Diagnóstico

        No existe una prueba específica como tal para la detección de esta enfermedad, por tanto, primero se realizará una exploración física y se redactará un informe detallado con los signos y síntomas. También se podrán realizar otros estudios para intentar excluir otras enfermedades con síntomas parecidos y que si puedan poseer tratamientos. 

        Para determinar que una persona tiene ELA familiar se basa típicamente en el historial familiar, pues no se halla mediante un prueba genética.

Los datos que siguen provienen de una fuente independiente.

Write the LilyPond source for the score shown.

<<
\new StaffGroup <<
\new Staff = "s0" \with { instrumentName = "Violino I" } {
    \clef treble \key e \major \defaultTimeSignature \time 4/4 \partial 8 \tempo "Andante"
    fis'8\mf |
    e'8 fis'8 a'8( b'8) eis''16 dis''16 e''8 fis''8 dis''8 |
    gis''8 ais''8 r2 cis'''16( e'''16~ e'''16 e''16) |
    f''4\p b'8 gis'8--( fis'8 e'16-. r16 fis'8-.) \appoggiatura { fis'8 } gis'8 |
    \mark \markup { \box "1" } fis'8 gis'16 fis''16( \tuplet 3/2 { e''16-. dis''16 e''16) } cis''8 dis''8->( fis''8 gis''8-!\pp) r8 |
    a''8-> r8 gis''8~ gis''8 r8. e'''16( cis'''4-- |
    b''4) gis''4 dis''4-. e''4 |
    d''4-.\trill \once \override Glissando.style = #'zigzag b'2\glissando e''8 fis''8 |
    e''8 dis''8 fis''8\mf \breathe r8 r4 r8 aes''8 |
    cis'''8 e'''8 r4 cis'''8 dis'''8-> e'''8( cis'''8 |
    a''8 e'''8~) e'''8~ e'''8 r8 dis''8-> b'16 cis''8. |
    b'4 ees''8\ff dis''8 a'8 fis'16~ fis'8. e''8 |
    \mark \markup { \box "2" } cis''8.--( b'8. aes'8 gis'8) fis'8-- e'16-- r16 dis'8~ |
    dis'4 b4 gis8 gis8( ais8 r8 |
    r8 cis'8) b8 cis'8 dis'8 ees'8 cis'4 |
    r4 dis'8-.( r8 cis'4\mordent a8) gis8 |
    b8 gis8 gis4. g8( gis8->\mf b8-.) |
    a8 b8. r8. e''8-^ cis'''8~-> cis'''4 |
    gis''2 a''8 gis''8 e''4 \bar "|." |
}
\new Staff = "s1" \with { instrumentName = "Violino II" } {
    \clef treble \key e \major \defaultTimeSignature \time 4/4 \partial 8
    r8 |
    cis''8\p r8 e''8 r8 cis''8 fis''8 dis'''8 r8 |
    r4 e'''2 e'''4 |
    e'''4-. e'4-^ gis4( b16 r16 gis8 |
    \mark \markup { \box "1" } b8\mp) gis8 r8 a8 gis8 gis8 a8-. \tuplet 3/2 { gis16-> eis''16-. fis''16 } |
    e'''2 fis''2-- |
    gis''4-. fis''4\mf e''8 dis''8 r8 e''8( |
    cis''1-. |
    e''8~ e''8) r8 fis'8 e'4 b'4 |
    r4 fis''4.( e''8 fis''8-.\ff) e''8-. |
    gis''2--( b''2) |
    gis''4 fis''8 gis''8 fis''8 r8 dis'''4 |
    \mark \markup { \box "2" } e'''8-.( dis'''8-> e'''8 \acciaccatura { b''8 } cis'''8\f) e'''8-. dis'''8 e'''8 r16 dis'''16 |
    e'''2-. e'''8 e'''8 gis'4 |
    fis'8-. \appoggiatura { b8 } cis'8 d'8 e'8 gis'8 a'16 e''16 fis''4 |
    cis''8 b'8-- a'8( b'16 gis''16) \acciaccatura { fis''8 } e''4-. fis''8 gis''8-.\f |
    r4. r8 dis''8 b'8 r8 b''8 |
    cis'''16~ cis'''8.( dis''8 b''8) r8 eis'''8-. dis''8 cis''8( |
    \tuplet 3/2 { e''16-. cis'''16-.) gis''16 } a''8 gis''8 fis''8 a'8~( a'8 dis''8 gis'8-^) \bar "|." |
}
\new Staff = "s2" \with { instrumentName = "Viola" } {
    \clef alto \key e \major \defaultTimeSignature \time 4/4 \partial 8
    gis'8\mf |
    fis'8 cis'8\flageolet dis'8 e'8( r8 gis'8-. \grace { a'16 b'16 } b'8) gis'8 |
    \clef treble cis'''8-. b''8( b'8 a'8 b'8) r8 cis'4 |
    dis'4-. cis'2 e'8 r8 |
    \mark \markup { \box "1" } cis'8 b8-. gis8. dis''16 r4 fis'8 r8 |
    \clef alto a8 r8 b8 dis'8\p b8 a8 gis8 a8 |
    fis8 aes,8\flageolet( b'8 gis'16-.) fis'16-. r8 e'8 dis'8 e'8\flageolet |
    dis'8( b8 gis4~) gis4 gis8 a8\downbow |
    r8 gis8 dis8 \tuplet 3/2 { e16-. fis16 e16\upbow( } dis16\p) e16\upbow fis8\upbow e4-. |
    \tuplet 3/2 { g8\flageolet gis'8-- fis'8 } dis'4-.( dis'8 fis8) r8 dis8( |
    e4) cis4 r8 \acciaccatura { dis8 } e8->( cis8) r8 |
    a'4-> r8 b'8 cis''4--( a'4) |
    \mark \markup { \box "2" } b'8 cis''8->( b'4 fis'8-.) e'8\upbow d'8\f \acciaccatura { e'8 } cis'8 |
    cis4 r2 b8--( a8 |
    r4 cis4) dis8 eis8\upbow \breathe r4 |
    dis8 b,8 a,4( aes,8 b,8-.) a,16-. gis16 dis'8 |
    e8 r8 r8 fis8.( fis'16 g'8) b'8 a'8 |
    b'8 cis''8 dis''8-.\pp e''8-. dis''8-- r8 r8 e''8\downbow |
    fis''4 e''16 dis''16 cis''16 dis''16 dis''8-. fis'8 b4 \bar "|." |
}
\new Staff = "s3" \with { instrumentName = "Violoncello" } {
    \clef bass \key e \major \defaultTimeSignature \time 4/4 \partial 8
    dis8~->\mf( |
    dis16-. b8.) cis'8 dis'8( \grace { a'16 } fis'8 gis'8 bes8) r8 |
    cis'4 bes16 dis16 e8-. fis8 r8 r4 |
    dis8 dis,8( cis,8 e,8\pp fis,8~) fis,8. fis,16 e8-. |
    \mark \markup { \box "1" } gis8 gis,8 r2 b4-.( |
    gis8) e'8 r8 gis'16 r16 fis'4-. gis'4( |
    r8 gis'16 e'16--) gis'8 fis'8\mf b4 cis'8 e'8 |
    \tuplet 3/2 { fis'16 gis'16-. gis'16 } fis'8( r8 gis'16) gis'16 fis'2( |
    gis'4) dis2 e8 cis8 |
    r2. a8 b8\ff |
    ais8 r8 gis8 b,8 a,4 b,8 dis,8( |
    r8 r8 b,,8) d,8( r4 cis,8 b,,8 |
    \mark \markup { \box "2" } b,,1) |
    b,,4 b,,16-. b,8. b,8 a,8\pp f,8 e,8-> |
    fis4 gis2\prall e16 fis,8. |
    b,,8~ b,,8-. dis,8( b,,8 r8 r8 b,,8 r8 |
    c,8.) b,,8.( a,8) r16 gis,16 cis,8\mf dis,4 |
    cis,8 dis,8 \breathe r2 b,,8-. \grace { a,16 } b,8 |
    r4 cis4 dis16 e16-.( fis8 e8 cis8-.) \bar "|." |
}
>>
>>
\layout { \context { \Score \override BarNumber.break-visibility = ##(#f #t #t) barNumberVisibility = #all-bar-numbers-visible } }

        Al estudiar el informe realizado y detectar la presencia de una posible enfermedad neurodegenerativa, se derivará al paciente al Servicio de Neurología. Las pruebas más usadas son:

• Electromiografía (EMG). Se trata de una técnica especial que registra la actividad eléctrica de las fibras musculares. Puede ayudar a diagnosticar esta enfermedad y, además, permite excluir otras enfermedades neuromusculares que pudieran confundirse con la ELA.

• Pruebas de Laboratorio. Los estudios más comunes son: hemograma, reactantes de fase aguda, pruebas de función renal, hepática y tiroidea, electrólitos, electroforesis de proteínas y perfil glucémico.

• Neuroimágenes. La resonancia magnética utiliza un campo magnético y ondas de radio para producir imágenes detalladas del cerebro y de la médula espinal. En los pacientes con ELA las neuroimágenes son, generalmente, normales. Sin embargo, a medida que avanza la enfermedad, la resonancia magnética (RM) puede mostrar atrofia cortical en la zona frontotemporal y en el segmento anterior de la médula.